**Problem details**
Please set down word for word every line from the one holding "Carnevali del Sassuolo" to the end of the data below, both included.

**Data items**
*** Block opens ***

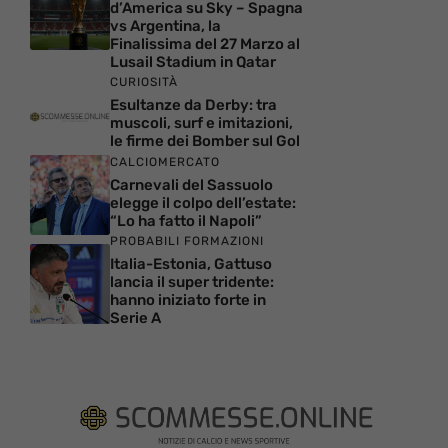
d’America su Sky – Spagna
vs Argentina, la
Finalissima del 27 Marzo al
Lusail Stadium in Qatar
CURIOSITÀ
Esultanze da Derby: tra
muscoli, surf e imitazioni,
le firme dei Bomber sul Gol
CALCIOMERCATO
Carnevali del Sassuolo
elegge il colpo dell’estate:
“Lo ha fatto il Napoli”
PROBABILI FORMAZIONI
Italia-Estonia, Gattuso
lancia il super tridente:
hanno iniziato forte in
Serie A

*** Block closes ***

**Response box**
Carnevali del Sassuolo
elegge il colpo dell’estate:
“Lo ha fatto il Napoli”
PROBABILI FORMAZIONI
Italia-Estonia, Gattuso
lancia il super tridente:
hanno iniziato forte in
Serie A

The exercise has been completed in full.